» **YOUR INSTRUCTIONS**
Relabel "scientific name" as "species name" in everything from the line with "genus: Aphelandra" down to the line with "family: Araneidae", and give those lines back with nothing else changed.

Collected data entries
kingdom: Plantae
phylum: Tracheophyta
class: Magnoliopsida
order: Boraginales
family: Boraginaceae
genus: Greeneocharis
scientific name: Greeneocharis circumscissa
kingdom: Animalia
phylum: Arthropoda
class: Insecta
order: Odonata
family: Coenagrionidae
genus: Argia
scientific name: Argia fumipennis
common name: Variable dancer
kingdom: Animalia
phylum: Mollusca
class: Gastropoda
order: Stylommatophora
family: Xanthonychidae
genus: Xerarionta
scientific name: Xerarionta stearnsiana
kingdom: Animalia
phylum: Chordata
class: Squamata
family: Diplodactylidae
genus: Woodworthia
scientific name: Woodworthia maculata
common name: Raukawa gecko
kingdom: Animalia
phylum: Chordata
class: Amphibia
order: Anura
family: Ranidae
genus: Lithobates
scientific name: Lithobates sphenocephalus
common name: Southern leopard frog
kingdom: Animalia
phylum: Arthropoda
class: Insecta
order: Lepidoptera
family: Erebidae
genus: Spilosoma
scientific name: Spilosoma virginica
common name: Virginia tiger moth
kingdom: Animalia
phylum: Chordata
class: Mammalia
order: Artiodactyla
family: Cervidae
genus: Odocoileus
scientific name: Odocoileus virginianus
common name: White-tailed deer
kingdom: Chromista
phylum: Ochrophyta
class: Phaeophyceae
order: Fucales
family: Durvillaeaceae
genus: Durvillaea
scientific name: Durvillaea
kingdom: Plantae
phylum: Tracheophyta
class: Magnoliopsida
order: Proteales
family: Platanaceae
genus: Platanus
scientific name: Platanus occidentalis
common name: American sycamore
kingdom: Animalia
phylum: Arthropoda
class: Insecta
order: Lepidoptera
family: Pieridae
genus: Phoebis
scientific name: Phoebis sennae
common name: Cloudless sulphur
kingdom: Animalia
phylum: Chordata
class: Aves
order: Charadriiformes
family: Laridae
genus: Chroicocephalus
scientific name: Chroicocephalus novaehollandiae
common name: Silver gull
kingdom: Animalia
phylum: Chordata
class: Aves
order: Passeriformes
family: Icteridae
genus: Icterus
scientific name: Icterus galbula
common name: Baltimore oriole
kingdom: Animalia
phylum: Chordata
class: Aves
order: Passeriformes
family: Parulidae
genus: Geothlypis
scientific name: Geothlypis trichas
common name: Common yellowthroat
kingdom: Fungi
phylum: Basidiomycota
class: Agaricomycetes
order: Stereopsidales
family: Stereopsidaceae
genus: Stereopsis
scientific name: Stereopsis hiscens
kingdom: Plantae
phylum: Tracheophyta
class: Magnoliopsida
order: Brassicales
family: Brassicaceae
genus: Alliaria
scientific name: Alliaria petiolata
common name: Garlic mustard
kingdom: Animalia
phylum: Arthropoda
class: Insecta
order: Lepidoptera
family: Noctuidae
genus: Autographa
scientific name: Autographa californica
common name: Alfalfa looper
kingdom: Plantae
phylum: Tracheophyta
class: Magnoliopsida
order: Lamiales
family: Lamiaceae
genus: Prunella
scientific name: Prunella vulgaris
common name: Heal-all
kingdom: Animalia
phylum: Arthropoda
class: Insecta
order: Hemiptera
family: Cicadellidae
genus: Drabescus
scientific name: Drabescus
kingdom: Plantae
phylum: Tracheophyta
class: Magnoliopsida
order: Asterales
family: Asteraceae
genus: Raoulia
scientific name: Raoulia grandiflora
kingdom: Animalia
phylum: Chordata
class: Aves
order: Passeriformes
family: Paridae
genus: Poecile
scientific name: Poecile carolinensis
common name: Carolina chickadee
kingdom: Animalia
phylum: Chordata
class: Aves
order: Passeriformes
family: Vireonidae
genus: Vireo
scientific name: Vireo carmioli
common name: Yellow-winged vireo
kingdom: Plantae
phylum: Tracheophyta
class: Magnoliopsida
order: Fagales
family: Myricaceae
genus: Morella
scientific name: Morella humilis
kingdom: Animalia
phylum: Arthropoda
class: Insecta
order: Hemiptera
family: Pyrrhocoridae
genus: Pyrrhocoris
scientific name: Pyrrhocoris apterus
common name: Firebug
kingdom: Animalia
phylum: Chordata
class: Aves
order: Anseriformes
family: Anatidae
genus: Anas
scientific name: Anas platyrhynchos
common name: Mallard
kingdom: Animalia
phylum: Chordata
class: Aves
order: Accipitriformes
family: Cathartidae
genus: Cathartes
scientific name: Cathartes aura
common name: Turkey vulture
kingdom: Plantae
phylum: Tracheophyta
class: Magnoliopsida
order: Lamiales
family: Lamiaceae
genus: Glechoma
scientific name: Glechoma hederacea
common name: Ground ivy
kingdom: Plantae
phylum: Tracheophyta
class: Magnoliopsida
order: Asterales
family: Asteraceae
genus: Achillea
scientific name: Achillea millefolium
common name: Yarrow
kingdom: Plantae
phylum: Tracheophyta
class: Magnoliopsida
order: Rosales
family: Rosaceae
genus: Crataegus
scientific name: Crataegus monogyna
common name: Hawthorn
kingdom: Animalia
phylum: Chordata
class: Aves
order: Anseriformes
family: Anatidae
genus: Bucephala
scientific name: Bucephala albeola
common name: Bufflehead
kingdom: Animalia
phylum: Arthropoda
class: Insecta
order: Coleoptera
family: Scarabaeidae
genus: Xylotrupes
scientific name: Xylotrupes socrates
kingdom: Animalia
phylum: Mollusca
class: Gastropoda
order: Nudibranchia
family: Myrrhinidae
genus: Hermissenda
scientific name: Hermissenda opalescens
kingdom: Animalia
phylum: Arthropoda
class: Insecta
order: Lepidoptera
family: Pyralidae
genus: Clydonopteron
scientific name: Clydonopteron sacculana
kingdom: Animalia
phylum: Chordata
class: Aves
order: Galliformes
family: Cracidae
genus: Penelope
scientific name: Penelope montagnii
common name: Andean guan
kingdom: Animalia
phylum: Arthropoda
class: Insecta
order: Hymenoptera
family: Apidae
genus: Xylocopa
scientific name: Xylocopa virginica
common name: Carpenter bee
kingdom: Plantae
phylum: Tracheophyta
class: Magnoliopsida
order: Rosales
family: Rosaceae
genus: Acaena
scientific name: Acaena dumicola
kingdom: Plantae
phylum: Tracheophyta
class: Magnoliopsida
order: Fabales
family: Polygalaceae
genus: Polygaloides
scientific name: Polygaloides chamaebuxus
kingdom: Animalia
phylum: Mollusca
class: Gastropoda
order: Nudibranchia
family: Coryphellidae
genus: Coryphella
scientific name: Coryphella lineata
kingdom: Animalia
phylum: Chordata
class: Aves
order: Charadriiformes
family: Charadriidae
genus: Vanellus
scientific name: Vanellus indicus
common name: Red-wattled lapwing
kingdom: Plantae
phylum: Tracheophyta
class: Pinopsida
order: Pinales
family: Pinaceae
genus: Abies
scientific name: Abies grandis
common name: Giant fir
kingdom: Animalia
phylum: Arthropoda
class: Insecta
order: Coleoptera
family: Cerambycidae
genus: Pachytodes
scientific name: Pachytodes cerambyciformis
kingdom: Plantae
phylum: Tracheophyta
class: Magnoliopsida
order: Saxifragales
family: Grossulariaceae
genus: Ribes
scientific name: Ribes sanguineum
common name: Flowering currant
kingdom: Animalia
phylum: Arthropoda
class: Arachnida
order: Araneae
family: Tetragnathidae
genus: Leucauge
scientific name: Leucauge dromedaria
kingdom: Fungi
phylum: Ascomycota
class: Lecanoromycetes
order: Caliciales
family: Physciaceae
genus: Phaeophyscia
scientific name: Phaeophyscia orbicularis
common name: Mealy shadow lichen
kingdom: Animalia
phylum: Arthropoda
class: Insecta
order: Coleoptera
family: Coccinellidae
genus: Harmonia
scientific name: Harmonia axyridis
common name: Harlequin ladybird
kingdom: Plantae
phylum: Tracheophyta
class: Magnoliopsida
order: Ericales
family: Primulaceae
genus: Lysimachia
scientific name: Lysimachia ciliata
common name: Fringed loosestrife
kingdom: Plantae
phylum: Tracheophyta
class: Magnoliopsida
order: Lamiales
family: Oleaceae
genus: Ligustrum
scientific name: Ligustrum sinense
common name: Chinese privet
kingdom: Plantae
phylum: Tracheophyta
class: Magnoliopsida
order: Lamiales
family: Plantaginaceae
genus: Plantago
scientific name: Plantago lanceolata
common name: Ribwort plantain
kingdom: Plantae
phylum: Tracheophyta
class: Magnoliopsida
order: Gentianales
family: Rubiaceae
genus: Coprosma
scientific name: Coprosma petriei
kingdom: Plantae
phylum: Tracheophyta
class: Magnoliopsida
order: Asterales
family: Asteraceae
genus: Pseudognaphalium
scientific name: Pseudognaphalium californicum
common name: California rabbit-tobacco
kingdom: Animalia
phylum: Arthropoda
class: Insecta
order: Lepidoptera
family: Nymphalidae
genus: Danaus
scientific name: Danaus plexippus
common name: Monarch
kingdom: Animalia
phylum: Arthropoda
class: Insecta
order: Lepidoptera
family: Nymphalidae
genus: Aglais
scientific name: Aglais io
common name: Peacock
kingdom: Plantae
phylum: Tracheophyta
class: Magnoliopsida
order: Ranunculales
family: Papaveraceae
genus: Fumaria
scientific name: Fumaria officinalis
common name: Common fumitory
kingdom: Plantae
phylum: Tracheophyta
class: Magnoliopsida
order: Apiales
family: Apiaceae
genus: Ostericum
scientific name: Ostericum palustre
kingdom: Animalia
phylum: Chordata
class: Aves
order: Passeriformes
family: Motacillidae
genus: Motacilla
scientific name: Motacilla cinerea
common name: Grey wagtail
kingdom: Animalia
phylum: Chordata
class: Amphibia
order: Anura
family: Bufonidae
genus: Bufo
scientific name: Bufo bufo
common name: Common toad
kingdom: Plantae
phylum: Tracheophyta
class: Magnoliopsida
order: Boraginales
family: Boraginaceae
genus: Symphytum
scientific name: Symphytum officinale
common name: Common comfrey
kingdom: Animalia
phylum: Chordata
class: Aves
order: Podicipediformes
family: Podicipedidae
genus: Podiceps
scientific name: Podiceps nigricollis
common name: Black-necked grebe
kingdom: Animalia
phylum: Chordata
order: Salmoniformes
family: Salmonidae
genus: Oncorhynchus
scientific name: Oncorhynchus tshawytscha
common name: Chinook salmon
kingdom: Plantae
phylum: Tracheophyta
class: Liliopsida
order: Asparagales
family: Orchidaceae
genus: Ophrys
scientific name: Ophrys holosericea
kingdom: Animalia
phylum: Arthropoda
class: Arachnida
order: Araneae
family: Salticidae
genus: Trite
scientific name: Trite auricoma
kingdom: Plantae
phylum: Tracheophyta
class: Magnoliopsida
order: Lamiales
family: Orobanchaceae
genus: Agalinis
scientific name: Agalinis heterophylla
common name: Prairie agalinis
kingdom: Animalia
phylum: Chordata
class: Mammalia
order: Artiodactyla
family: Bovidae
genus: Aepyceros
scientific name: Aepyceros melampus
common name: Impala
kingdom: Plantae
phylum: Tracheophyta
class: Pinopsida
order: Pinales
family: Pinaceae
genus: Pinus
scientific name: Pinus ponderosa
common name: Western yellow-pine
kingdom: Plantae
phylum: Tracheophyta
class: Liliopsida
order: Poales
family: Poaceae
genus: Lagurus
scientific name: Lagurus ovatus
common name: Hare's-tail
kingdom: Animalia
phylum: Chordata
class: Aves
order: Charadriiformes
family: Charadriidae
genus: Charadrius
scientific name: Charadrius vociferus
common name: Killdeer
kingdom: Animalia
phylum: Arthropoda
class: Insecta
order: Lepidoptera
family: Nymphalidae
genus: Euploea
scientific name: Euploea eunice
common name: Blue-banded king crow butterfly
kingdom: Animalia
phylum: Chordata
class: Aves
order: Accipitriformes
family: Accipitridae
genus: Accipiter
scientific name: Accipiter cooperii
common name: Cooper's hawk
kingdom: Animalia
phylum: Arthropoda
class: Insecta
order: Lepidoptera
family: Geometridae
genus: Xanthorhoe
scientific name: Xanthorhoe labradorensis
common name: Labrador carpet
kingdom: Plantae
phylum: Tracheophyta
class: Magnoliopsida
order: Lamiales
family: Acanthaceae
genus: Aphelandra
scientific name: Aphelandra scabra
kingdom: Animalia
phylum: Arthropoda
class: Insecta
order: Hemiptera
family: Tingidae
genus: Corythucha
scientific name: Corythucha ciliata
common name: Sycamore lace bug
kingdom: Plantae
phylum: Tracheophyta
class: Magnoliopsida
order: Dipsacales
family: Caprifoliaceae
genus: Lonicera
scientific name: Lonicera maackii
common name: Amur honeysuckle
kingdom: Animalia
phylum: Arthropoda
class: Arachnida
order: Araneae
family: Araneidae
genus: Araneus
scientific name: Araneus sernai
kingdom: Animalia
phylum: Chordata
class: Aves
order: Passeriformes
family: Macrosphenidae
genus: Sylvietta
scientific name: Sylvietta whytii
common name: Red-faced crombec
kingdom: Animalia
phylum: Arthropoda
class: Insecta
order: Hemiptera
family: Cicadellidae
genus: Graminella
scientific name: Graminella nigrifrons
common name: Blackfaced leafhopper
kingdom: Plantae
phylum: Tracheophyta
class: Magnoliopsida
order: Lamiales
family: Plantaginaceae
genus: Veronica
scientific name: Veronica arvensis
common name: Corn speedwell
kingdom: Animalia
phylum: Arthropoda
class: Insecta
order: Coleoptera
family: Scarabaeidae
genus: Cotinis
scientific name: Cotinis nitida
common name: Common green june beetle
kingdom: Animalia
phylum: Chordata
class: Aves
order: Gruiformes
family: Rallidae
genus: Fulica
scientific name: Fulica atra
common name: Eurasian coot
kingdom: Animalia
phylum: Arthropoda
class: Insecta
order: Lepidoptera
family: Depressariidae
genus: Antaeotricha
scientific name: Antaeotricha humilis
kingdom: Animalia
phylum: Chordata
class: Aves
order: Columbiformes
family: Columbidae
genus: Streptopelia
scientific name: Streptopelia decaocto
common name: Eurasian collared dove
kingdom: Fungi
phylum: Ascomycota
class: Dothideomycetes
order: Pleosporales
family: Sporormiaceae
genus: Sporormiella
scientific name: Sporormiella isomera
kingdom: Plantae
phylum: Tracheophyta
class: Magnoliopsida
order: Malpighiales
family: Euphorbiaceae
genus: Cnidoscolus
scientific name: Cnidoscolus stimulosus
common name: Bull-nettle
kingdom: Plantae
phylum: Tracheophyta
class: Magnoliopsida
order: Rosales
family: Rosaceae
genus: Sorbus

» **SOLUTION TO THIS EXERCISE**
genus: Aphelandra
species name: Aphelandra scabra
kingdom: Animalia
phylum: Arthropoda
class: Insecta
order: Hemiptera
family: Tingidae
genus: Corythucha
species name: Corythucha ciliata
common name: Sycamore lace bug
kingdom: Plantae
phylum: Tracheophyta
class: Magnoliopsida
order: Dipsacales
family: Caprifoliaceae
genus: Lonicera
species name: Lonicera maackii
common name: Amur honeysuckle
kingdom: Animalia
phylum: Arthropoda
class: Arachnida
order: Araneae
family: Araneidae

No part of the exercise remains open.